Opportunity Costs: Rent Versus Mortgage Payment

More immediately, borrowers miss out on a lot of wealth just from the difference between rent payments and mortgage payments. The average US rent payment is $1,343 and raises about 5% a year. Using USMI’s numbers, and assuming a fixed interest rate of 3.25% (just a little higher than the national average of 3.15%), an average mortgage payment would be $1,195—about $150 cheaper every month. This doesn’t take into account insurance, HOA fees, and other costs that come with homeownership, but fixed-rate mortgage payments don’t increase every year, while rent payments do.

 

Level the Field: Down Payment Assistance

At CBC Mortgage Agency, we are grateful for the efforts of groups like USMI that provide products and services that help borrowers buy a home with smaller down payments. The smaller the down payment, the sooner the borrower can buy the home and experience wealth accumulation. We also cheer that borrowers can get conventional loans with 3% down payments or FHA loans with 3.5% down payments, further lowering the down payment barrier. However, even with lower down payment options available, the down payment barrier is still very real, and still prevents many borrowers, particularly low-income borrowers, from buying a home and accumulating wealth. The next step needed to level the playing field and empower as many creditworthy borrowers as possible is down payment assistance.

 

Down payment assistance allows borrowers to purchase a home for $0 down, and sometimes even helps with closing costs. The difference in wealth accumulation is staggering for borrowers who can buy a home now. All the numbers presented above—the tens and hundreds of thousands of dollars lost as borrowers waited to save for a down payment—becomes future wealth when borrowers can buy now.

 

Actual Results: Chenoa Fund’s Success

Tens of thousands of borrowers have used Chenoa Fund to purchase a home, many of which were first-time homebuyers and/or minorities, and their stories are a testament to the importance of down payment assistance.
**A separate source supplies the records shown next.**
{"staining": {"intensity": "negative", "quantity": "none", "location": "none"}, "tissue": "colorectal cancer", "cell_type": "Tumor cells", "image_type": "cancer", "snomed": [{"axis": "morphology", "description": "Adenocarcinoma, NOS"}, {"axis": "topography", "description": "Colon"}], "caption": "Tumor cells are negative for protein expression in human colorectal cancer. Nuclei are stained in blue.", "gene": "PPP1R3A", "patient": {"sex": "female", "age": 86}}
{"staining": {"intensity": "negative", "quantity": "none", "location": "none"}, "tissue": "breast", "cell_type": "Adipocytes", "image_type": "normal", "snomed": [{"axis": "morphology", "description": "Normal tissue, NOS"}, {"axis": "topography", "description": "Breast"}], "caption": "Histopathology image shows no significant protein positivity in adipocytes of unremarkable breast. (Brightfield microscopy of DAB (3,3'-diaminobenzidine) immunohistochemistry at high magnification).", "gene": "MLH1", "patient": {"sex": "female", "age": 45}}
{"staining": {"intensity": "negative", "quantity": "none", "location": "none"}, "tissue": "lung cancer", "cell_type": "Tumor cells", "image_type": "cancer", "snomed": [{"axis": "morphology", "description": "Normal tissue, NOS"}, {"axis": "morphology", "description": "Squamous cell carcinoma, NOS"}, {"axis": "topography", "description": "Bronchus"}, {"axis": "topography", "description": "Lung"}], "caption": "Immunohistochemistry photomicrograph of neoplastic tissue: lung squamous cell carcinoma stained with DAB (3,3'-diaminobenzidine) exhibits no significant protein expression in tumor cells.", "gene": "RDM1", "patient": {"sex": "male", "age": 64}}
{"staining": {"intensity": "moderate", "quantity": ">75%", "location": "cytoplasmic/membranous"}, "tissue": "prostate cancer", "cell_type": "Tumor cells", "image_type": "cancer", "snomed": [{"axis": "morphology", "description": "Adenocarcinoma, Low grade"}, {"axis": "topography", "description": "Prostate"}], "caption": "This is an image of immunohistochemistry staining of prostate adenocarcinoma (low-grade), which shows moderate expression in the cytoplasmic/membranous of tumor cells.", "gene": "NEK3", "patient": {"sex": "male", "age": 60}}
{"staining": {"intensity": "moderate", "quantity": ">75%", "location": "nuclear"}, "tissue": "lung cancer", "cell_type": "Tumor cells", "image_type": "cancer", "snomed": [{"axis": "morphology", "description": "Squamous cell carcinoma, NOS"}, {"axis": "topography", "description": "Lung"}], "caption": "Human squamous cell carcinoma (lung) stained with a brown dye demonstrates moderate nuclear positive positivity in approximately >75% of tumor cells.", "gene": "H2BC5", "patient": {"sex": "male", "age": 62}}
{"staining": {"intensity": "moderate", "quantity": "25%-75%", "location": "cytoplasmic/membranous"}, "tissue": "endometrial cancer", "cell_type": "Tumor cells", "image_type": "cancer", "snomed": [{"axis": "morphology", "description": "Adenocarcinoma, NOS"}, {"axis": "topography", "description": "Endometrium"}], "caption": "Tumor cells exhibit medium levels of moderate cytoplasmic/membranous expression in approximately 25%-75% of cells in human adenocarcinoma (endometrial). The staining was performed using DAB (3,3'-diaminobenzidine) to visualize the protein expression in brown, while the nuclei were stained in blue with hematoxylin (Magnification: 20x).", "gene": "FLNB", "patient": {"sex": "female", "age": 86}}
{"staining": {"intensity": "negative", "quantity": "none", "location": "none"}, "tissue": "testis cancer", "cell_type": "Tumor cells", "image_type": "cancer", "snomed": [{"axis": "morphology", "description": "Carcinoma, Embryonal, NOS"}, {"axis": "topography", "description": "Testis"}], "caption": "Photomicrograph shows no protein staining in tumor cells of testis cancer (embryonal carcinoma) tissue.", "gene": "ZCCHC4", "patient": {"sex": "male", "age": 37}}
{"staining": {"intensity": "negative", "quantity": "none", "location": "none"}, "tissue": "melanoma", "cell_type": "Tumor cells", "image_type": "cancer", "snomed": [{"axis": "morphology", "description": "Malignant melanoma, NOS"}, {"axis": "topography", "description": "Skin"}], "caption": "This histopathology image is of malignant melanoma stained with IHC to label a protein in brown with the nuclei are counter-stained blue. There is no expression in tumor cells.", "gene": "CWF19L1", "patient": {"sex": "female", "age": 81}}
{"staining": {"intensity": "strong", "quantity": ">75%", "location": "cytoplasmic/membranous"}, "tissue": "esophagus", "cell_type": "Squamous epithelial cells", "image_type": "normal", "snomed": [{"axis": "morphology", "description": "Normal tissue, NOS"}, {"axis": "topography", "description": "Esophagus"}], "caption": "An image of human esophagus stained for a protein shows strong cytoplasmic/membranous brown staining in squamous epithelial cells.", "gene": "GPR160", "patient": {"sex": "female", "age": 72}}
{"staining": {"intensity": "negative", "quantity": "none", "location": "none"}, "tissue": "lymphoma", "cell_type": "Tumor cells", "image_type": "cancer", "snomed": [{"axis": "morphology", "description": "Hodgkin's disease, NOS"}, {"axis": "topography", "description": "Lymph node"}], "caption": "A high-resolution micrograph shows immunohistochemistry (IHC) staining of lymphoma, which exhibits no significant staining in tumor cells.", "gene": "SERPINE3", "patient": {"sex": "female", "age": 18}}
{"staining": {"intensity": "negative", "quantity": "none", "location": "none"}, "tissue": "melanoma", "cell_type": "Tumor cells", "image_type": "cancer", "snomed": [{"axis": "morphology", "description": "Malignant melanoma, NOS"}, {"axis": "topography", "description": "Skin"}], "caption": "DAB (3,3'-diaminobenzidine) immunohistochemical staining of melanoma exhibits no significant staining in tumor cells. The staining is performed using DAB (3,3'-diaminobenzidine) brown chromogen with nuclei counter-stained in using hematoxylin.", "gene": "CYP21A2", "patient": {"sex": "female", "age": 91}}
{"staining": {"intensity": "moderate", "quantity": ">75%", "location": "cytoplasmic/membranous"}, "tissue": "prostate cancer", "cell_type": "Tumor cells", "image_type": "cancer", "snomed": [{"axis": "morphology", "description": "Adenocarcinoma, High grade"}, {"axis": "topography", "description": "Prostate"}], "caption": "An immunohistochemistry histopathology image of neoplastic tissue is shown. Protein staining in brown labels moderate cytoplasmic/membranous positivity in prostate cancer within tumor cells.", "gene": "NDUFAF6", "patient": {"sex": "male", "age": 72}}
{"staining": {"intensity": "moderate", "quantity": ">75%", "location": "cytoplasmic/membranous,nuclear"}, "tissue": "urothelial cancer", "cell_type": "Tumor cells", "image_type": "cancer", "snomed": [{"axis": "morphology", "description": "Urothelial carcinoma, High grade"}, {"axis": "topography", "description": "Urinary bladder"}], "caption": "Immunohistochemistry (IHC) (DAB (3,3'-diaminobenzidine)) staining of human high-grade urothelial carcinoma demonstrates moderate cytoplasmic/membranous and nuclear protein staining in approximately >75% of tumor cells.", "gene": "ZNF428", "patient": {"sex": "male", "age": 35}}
For example, borrowers that received Chenoa Fund’s assistance in 2016 have since averaged over $59,000 in wealth accumulation! From 2016 to 2019, all borrowers included, Chenoa Fund borrowers have averaged over $24,000 in wealth accumulation. This difference is life changing.

 

Chenoa Fund isn’t the only down payment product on the market, and wise borrowers will shop around to find the down payment assistance that fits their unique situation best. This is a good thing—more competition means more innovation to provide a better product to borrowers, and prevents the harm or stagnation that comes with monopolies. More access to down payment assistance, specifically assistance that targets creditworthy borrowers, can only help improve American homeownership across the board, and help low- to moderate-income borrowers break the down payment barrier and see real wealth accumulation now.